Canadians losing confidence in Retirement plans and stressed about running out of money

Canadians have lost confidence in their ability to retire on time and debt-free, according to a new report by the Canadian Public Pension Leadership Council (CPPLC). As a result, almost half of those polled by Pollara Strategic Insights are stressed about the prospect of running out of money in Retirement, as the graphic from the report illustrates below:

You can find the full report, which runs roughly 40 pages, by clicking on its highlighted title here: The Pensions Canadians Want: Perceptions of Retirement (2016–2022).

A press release issued Monday says the report comes from a Canada-wide survey conducted in 2022 similar to an earlier survey by the CPPLC on retirement perceptions prepared in 2016.

An introduction recaps the three major pillars of the Canadian retirement income system: government-sponsored CPP/OAS/GIS; Workplace Retirement Plans and Personal Savings (primarily RRSPs/TFSAs/non-registered savings).

However, a minority of Canadians currently have access to the workplace pension plans of Pillar 2: only 39.7% as of 2021, according to Statistics Canada. Worse, Pillar 3 savings are not making up for that gap: the report cites a Bank of Montreal finding that the average RRSP account balance is $144,613. That is not enough to fund an average yearly spending level of $64,000 (2019 average) over a retirement that may last 20 or 30 years. It also finds that not everyone is using TFSAs: those who do tend to older and married, with higher incomes and education.

As you can see from the graphic on the right, those with Employer Pensions (especially classic Defined Benefit plans) experience somewhat less stress than those who do not. (Actually, I’m surprised the gap isn’t wider!).

As you might expect, given that they tend to live longer, women are more stressed than men about running out of money: a majority (53%) are stressed about running out of money once retired, compared to 41% of men.

### Tasks to perform
1. In the article on Canadians' retirement confidence, what share of Canadians had access to workplace pension plans as of 2021?
2. What reason does the article on Canadians' retirement confidence give for women being more stressed than men about running out of money in retirement? Answer in one to three sentences.
3. Write the next part of the article on Canadians' retirement confidence, starting after its final paragraph.

### Recorded data
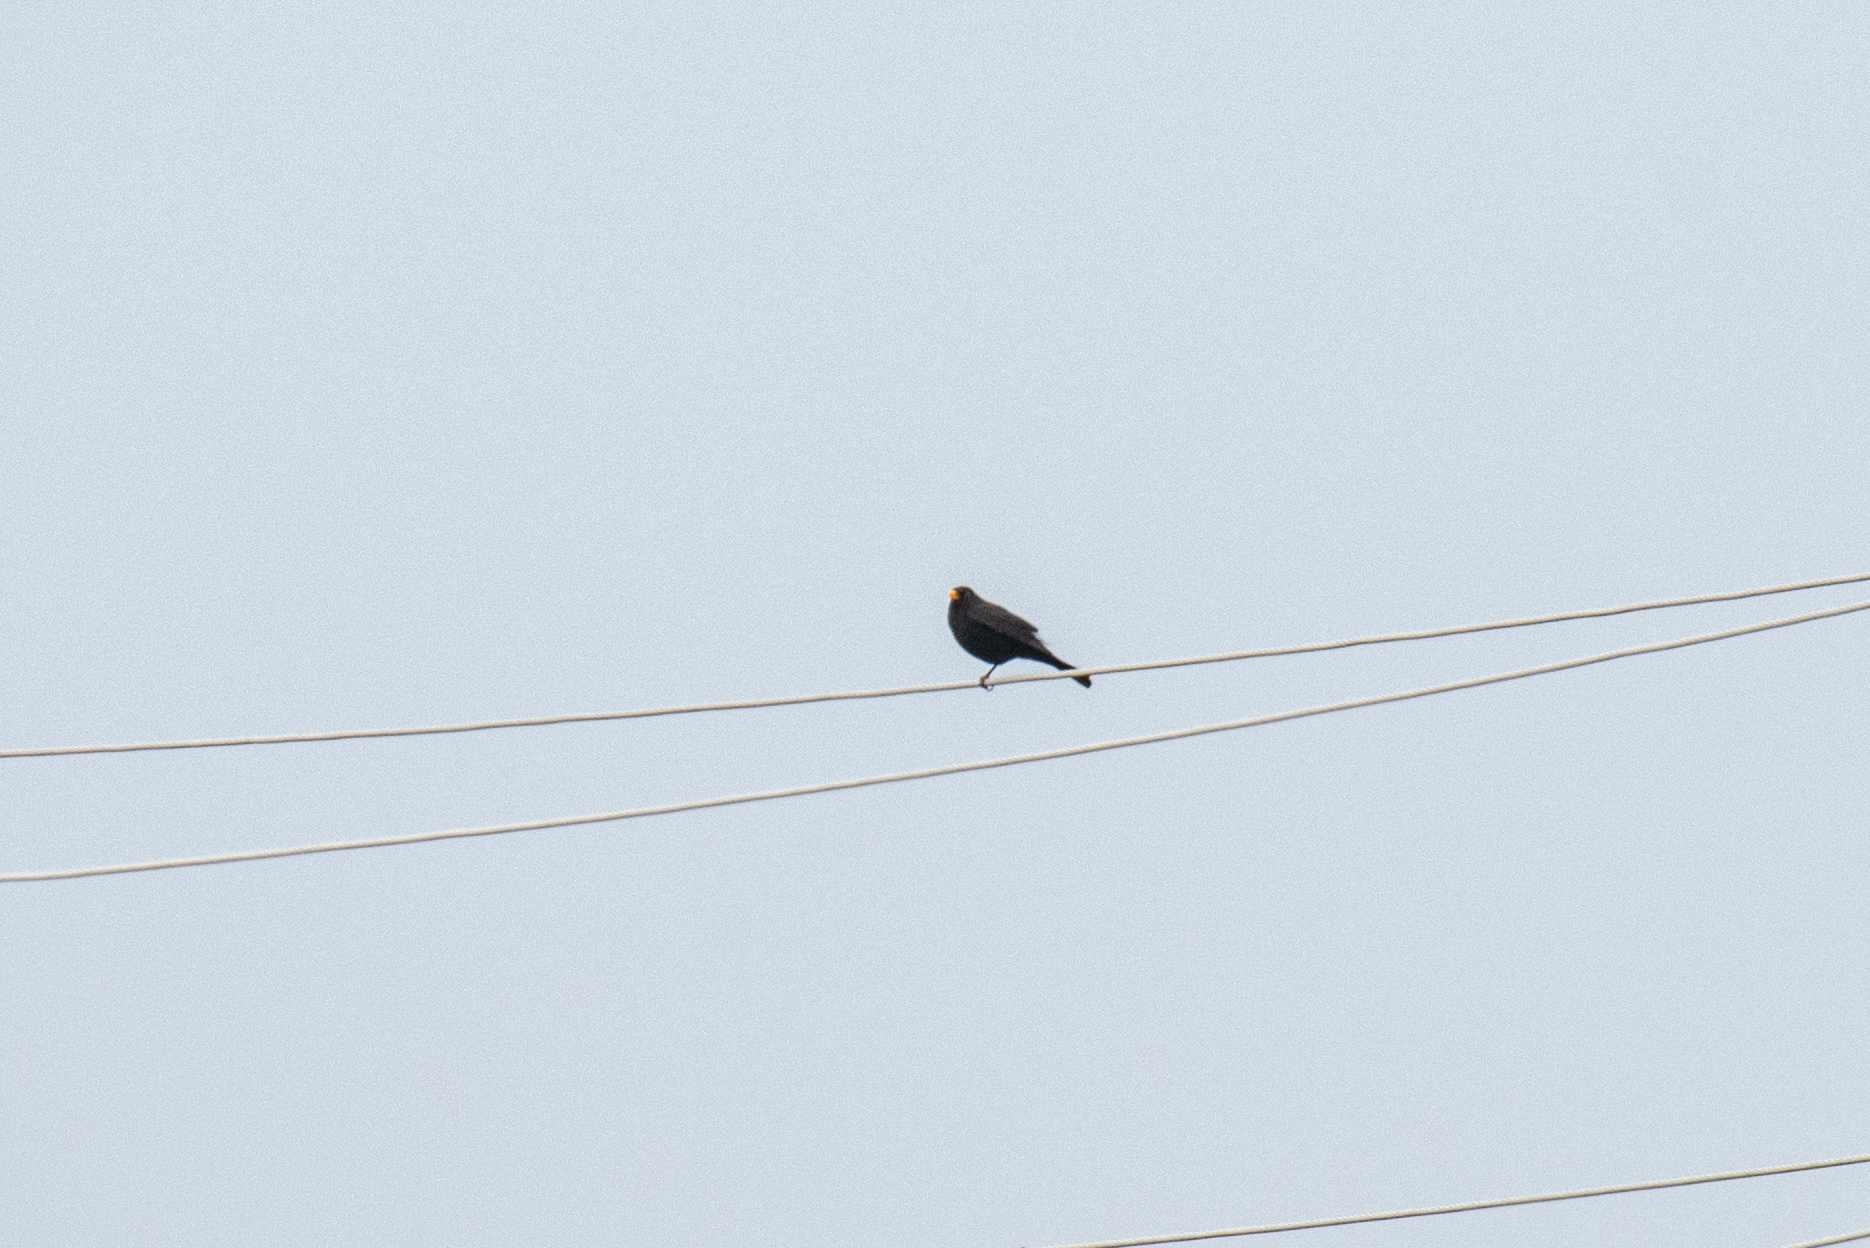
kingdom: Animalia
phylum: Chordata
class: Aves
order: Passeriformes
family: Turdidae
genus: Turdus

### Results for the exercise
1. Only 39.7%, according to Statistics Canada.

2. The article says women tend to live longer. A majority of women (53%) are stressed about running out of money once retired, compared to 41% of men.

3.
Women also report more uncertainty about managing retirement savings themselves. And they rate the importance of maintaining standard of living higher than men, as shown in the graphic below:

Four key Observations

1.) Canadians consistently show preferences for predictable, inflation-adjusted, and lifetime
guaranteed retirement income

2.) Canadians continue to place importance on maintaining their standard of living in retirement

3.) Fewer Canadians are confident about managing their savings or that they will reach their
objectives and retire when they want

4.) Canadians are less confident they will be debt free in retirement and continue to report low
knowledge of retirement income sources

Three major recommendations

1.) Increase access to collective plans: leverage homegrown expertise to increase participation in
workplace pension plans by encouraging the growth of sector- and broader-based public sector

2.) Make it easier to provide pension plans for every Canadian: Apply lessons learned from other
countries to improve participation in workplace pension plans, promote existing Canadian
products, and ensure they cover those without traditional employment relationships.

3.) Empower innovation to improve access to lifetime income: support the implementation of new
products that will provide Canadians with simple and cost-effective options for turning
accumulated savings into a lifetime income stream.